State Sen. Mike Gianaris, the deputy majority leader who played a large role in crafting these new maps, defended how this new district was drawn.
"There was a time not that long ago when there was a district that was Staten Island, Bay Ridge, Sunset Park, and surrounding neighborhoods, and that's exactly what we did," Gianaris said. "So we're honoring a historical interpretation of what this district should look like."
Democrats also looked to reconfigure several swing districts, including the 3rd District, which will now span from Suffolk County through Nassau County, Queens, the Bronx and into more liberal areas of Westchester.
The district is held right now by Democratic Rep. Tom Suozzi who is running for governor. This has opened the door to numerous Democratic candidates jumping in the race for the district. After looking at the new map, state Sen. Alessandra Biaggi is seriously considering a run for Congress, a spokesperson said.
Proposed congressional districts in upstate New York. (Courtesy of NYS Legislative Task Force on Demographic Research and Reapportionment)
What does this mean for you as the voter?
Once maps are approved, you could very well have someone new representing you in Congress next year. Not necessarily because you moved or voted for someone different but because the Legislature changed the district you live in.
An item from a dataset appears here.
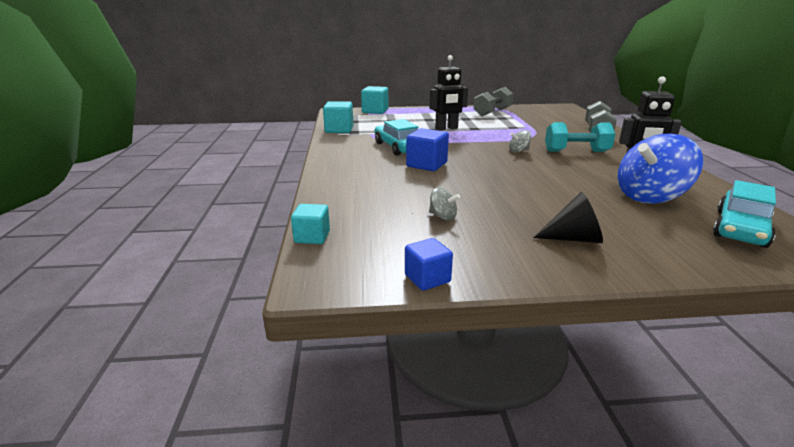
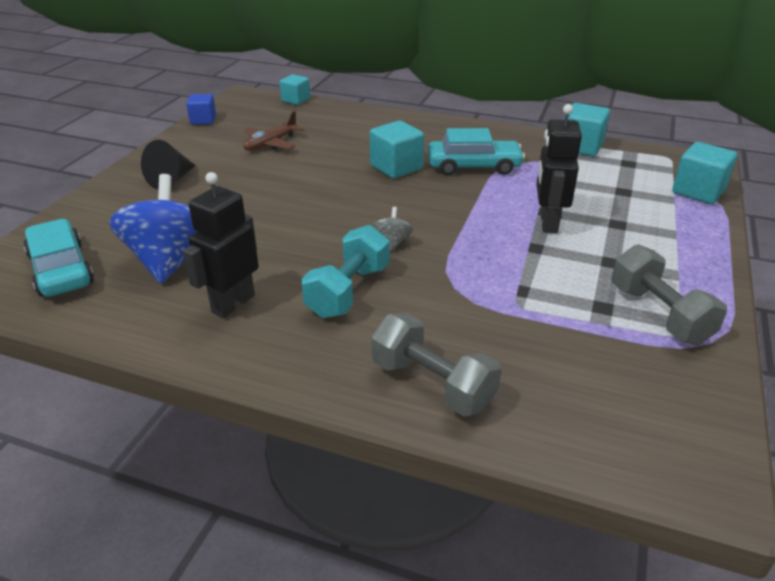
camera: 115 degrees right, 10 degrees up
(426, 165) = (396, 167): blue cube -> turquoise cube
(443, 216) = (270, 144): grey spinning top -> brown plane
But this is also all taking place against the backdrop of a much larger fight happening nationally. Red states like Florida, Texas, and Georgia are expected to gain Republican seats even if New York is losing them.
But these maps, proposed by the Legislature, will also be challenged legally, New York Republican Party Chairman Nick Langworthy confirmed.
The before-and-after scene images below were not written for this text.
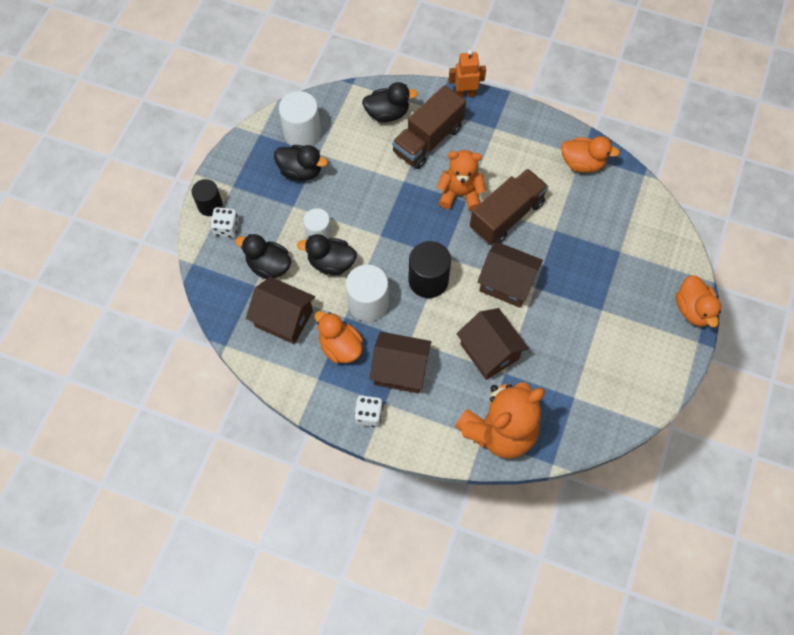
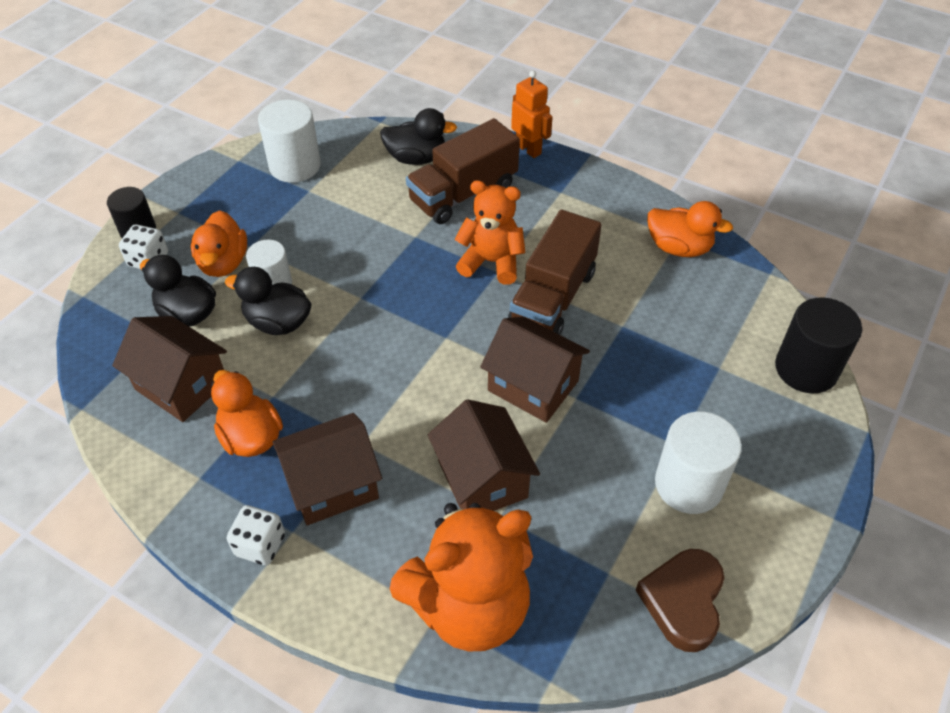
camera: 10 degrees right, 15 degrees down
(301, 171) = (277, 207): black duck -> none
(368, 303) = (314, 383): white cylinder -> white cylinder (688, 484)
(400, 370) = (332, 485): brown house -> brown house turned 45 degrees counterclockwise
(428, 280) = (414, 365): black cylinder -> black cylinder (806, 369)
(465, 94) = (528, 149): orange robot -> orange robot turned 45 degrees clockwise
(506, 216) = (553, 297): brown truck -> brown truck turned 150 degrees clockwise
(618, 407) = (683, 601): none -> brown heart
(693, 309) = (829, 467): orange duck -> orange duck (223, 263)

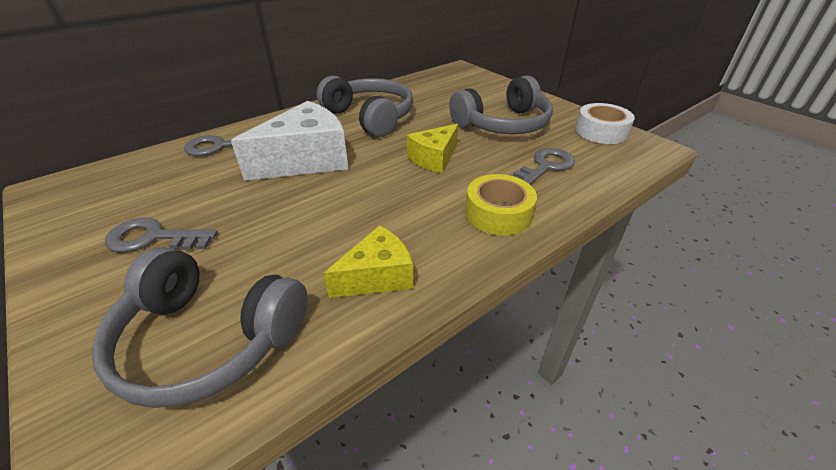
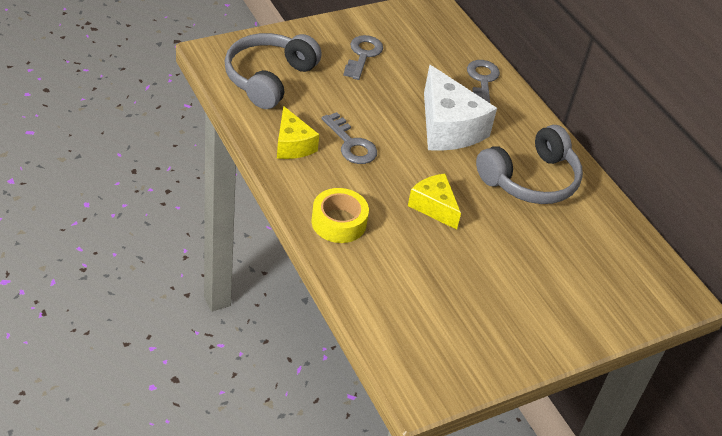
camera: 95 degrees right, 5 degrees up
(503, 124) = (497, 281): grey headphones -> none
(545, 167) = (400, 280): grey key -> grey key (351, 144)
(601, 131) = (465, 362): white tape -> none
"It's blatant gerrymandering, it's hyper-partisan and the people of this state need to reject it," Langworthy said. "We're going to go to court by any means necessary to try to bring that to justice."
These new maps will affect this year's primary, which means lawmakers are acting fast.
The Legislature is expected to vote on the congressional maps on Wednesday.
The new state Senate and Assembly district maps, which sources say could be released on Monday, are expected to be voted on by Thursday.